Seven per cent is a huge number of people remaining stateless, particularly after the previous-previous-previous(?) government’s promise to deal with it.
NEPAL: Undocumented residents excluded from state services
KATHMANDU, 17 May 2012 (IRIN) – Some 7 percent of Nepal’s almost 27 million people may lack citizenship documents, excluding them from government-funded services.
“This is the central document of existence in Nepal,” said Hari Phuyal, a human rights lawyer in the capital, Kathmandu. “The denial of a citizenship certificate means the denial of access to the state, which means these people are stateless.”
Not having citizenship documents means being blocked from government jobs and pensions, driver’s licenses and passports, as well as government-run programmes like secondary school exams and health services. Bank accounts, land inheritance and the right to vote are also out of reach.
People in communities far from district administration offices, where citizenship certificates are processed, often do not understand the importance of obtaining these documents. Even when they do, they may lack the identification required to apply for a birth certificate, which starts the process.
Cases involving Dalits – members of the so-called “untouchable” caste – number in the tens of thousands, said Hast Bahadur Sunar, the National Citizenship Project Coordinator at the Dalit NGO Federation in Nepal.
“When I went to apply for my citizenship at age 16, I was told I need to register my caste as my surname or I could not have one [citizenship certificate],” Prakash Bishnu Karma,* 23, a farmer in the Far West Region of Nepal, told IRIN.
He declined because he did not want to face caste-based discrimination every time he produced his identity card. “My caste is not my name, but it is the name my father and his father were forced to register with the government when they were young,” said Bishnu Karma, referring to a historical state practice.
“In the past eight months alone, we have identified over 14,000 people who lack citizenship certificates,” said Sunar.
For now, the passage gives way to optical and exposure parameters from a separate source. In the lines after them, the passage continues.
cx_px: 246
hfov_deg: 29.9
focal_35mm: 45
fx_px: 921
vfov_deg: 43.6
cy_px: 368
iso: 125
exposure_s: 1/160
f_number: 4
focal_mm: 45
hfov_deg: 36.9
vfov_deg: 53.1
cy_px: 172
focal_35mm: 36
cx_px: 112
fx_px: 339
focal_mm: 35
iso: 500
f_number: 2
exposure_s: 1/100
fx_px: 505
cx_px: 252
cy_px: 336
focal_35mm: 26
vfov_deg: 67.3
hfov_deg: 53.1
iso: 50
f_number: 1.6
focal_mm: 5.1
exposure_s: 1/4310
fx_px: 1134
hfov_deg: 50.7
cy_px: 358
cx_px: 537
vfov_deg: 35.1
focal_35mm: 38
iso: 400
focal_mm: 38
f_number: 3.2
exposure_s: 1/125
The reasons include not owning land – and therefore not having proof of residency – absent fathers, and name-based discrimination.
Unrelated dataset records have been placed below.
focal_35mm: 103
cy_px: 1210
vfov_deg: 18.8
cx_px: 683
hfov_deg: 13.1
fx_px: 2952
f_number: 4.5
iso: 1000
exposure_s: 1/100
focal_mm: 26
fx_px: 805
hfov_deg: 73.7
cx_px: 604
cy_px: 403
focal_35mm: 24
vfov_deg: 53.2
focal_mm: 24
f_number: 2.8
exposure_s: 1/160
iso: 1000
Nepal’s Citizenship Act of 2006 allows children to inherit their parents’ citizenship, but in practice mothers cannot pass on citizenship unless they can prove their husband has died or abandoned them, both of which expose them to social stigma.
Many Dalits in rural areas are extremely poor and the men often migrate for work. “Without a father, people can’t register as a citizen,” said Sunar.
“This blatantly discriminates against women,” said Sabin Shrestha, executive director of the local NGO Forum for Women, Law and Development (FWLD). “This is particularly harmful at this point in Nepal’s history, when men have died or disappeared in Nepal’s recent conflict, or migrated to support their families and not returned.”
A decade of civil war between former Maoist fighters and the government, which killed more than 14,000 people and displaced another 200,000, ended in 2006 with a peace deal that is still being implemented.
FWLD knows of 127 women thus far who have gained citizenship for their children, including some who were willing to list the fathers as “unidentified”, which “invites a lifetime of stigma for mother and child”, Shrestha said.
Call for inclusivity
After six years of political deadlock, the recently announced unity government faces a constitution-drafting deadline of 27 May. Activists hope the long-awaited constitution will boost rights guaranteed in existing laws. If not, the problems related to obtaining citizenship documents to confirm what is usually regarded as a birthright could multiply.
“We have people without access to citizenship now who will marry other people without citizenship, and give birth to children who have no chance at getting a citizenship certificate,” Shrestha pointed out.
A recent meeting of the country’s four largest political parties agreed on a new federal structure with 11 provinces. Lack of an inclusive citizenship policy may presage political instability, said human rights lawyer Phuyal. “[Nepal is] about to institute a new federal structure. [The government] is redrawing lines and re-assigning people to new districts or provinces. You can expect difficulties when millions of these people have no state identity to begin with.”